Concerning binaural advantage of VSB application in unilateral conductive hearing loss, one publication was found (Agterberg et al., 2014). The authors compared patients with unilateral aural atresia fitted with either a Baha (n=4) or with a VSB (n=4). Compared to a BCD, there might be an advantage of using a VSB, namely, cross stimulation with a VSB is absent. An anticipated better result with the cross-stimulation-free VSB than with Baha could not be established.
Reports on binaural hearing with bilateral hearing devices in bilateral conductive and mixed hearing loss or unilateral application in unilateral conductive hearing loss are scarce, although more and more patients are implanted. Binaural measures should be reported much more frequently.

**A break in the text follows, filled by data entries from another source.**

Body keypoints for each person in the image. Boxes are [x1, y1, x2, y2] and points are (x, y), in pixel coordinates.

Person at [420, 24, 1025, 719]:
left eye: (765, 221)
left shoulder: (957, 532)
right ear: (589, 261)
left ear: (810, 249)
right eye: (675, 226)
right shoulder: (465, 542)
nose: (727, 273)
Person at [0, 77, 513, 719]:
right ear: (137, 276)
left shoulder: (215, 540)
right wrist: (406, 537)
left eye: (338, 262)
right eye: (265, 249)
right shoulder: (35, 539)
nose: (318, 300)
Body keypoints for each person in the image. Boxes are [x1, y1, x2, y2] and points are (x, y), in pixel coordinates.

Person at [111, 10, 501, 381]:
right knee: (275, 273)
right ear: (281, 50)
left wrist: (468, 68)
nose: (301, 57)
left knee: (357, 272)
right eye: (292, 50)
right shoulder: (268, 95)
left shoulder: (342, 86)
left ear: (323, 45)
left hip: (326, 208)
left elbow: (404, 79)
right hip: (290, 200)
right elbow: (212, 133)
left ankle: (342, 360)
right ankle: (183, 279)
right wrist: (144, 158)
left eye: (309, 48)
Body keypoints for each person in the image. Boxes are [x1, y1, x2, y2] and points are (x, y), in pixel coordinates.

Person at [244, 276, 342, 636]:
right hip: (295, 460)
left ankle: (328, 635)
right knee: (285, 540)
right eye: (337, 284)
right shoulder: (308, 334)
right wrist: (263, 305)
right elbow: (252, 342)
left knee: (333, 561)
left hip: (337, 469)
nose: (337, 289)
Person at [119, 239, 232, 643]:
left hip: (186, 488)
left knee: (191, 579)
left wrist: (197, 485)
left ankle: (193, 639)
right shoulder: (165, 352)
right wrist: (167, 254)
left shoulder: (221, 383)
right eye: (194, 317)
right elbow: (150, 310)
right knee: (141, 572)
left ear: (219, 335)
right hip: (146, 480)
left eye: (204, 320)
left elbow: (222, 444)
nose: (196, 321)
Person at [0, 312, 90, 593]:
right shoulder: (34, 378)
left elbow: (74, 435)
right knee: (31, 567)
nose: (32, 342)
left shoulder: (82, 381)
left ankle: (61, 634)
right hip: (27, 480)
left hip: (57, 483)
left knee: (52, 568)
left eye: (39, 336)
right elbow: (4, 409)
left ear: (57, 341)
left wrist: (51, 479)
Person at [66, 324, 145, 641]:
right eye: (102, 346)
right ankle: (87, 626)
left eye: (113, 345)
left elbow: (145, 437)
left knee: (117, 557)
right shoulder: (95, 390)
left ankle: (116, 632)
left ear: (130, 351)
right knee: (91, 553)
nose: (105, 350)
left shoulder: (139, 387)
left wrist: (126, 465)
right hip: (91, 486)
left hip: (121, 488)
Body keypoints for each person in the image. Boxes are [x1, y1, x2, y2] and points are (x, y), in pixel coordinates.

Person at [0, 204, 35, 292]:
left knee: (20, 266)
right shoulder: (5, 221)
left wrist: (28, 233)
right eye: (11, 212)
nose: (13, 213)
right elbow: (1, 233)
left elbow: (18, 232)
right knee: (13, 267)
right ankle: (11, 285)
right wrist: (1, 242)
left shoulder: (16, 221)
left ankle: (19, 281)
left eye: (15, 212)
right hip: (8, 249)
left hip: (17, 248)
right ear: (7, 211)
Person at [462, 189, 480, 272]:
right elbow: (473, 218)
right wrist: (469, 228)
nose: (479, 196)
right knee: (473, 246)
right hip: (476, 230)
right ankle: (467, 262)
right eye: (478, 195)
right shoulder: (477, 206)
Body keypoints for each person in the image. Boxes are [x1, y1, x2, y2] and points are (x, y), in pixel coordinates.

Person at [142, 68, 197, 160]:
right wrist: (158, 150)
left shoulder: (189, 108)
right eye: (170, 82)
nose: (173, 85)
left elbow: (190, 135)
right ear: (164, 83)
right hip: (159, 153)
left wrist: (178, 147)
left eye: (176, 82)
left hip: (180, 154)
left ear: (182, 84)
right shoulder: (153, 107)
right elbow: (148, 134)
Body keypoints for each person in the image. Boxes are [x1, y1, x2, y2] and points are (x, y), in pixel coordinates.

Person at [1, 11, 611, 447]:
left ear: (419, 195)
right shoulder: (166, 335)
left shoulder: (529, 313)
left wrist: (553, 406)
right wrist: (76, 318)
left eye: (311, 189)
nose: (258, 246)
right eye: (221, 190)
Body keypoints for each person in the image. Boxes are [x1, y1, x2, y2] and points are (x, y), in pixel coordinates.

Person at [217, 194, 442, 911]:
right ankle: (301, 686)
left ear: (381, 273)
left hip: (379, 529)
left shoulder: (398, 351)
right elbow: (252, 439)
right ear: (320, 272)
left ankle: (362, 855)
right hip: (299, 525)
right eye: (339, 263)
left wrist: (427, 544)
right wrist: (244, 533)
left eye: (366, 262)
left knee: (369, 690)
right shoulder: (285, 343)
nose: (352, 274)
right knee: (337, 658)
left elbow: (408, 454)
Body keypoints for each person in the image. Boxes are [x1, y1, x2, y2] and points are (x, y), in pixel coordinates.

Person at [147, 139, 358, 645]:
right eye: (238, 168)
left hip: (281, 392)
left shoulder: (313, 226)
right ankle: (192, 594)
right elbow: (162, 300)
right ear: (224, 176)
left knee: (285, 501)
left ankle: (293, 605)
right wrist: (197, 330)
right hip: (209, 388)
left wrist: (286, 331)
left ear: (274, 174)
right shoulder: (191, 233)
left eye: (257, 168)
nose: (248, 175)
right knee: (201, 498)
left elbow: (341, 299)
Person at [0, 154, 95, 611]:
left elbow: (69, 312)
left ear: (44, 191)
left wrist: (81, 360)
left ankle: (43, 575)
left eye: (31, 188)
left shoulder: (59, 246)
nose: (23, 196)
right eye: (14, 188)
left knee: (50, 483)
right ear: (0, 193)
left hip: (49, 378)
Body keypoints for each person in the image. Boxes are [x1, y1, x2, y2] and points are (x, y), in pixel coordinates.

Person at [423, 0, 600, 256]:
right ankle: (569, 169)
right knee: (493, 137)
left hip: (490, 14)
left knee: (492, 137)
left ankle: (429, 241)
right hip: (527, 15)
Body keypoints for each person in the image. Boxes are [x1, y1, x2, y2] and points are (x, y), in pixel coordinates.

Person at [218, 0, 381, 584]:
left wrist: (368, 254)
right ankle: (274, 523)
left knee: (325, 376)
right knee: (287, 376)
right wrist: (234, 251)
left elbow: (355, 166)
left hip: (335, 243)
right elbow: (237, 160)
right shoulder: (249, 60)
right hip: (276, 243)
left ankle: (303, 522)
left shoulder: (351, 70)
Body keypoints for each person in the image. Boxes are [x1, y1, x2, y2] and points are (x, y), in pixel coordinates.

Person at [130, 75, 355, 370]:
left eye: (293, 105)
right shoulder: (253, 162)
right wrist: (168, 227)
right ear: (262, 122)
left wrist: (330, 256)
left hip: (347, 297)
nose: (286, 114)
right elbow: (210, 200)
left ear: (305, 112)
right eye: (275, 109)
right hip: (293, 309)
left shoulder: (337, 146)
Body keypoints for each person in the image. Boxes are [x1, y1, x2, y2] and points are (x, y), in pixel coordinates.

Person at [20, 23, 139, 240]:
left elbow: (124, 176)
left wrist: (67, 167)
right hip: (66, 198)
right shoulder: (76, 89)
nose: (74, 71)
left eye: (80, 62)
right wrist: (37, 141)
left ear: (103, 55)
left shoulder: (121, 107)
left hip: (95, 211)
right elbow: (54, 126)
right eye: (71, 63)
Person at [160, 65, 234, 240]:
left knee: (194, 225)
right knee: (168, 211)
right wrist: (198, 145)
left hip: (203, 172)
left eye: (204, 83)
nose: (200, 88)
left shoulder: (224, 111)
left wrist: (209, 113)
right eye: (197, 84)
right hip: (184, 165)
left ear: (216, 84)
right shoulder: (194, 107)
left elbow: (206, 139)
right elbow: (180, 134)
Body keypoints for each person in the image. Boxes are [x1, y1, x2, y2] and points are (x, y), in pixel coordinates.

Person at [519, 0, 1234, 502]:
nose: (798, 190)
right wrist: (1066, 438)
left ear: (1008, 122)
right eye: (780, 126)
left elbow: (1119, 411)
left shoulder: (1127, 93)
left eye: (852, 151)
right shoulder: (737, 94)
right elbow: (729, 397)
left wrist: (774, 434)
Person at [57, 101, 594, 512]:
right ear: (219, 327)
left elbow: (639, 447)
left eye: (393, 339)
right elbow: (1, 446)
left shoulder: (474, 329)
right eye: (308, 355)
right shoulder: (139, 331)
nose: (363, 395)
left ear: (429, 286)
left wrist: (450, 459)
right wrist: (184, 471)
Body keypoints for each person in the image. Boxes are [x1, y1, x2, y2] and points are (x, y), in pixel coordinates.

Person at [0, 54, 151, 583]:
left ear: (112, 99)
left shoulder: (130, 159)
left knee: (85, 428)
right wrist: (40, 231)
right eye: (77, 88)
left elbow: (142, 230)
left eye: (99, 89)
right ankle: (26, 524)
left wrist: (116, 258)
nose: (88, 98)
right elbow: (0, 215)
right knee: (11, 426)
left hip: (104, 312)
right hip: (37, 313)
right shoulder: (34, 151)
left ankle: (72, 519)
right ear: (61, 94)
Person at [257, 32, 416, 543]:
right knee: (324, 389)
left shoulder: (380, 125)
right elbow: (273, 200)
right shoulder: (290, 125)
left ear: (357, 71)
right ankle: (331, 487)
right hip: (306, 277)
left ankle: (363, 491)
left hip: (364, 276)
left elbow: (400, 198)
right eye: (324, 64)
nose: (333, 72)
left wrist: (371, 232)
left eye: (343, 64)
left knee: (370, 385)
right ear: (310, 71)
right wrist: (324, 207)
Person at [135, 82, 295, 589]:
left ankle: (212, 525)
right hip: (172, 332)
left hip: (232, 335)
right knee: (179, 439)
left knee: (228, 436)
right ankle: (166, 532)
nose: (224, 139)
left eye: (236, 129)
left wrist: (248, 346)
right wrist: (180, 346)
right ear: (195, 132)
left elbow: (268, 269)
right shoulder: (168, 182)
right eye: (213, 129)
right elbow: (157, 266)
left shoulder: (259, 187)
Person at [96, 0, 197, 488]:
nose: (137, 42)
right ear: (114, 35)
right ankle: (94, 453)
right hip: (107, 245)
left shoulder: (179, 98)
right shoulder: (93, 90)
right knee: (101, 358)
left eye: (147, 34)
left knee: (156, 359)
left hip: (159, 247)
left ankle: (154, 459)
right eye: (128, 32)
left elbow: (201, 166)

6.4. Binaural hearing and adaptive sound processing
Today’s iBCDs and VSBs make use of, amongst others, adaptive sound processing like expansion- and/or compression amplification, noise reduction, feedback reduction and adaptive directional microphones. Interaural cues (ILDs and ITDs) might be distorted by independently working digital sound processors. Sound processing times are relatively long (3 to 9? ms) compared to the maximum possible ITD (0.7 ms) and the two devices (or one device and one normal ear) are not synchronized. All these factors deteriorate interaural cues, resulting potentially in poor horizontal localization (Bogaert et al., 2006; Beck & Sockalingam, 2010). In principle, these processing options are not really necessary when fitting patients with good cochlear function (conductive or mixed hearing loss with mild to moderate SNHLc), because the auditory system can still sort out the important information. On the other hand, some of these processing options might be necessary to deal with limitation of the devices such as feedback, the unnatural position of the microphone, noise of the microphone and the limited MPO. Research is needed to assess binaural benefit, especially sound localisation, with these digital sound processors.
It is not evident that patients with conductive hearing loss or mixed hearing loss with a minor to moderate SNHLc do profit from advanced adaptive sound processing. Side effects like impaired spatial hearing might occur. Conclusive research is lacking.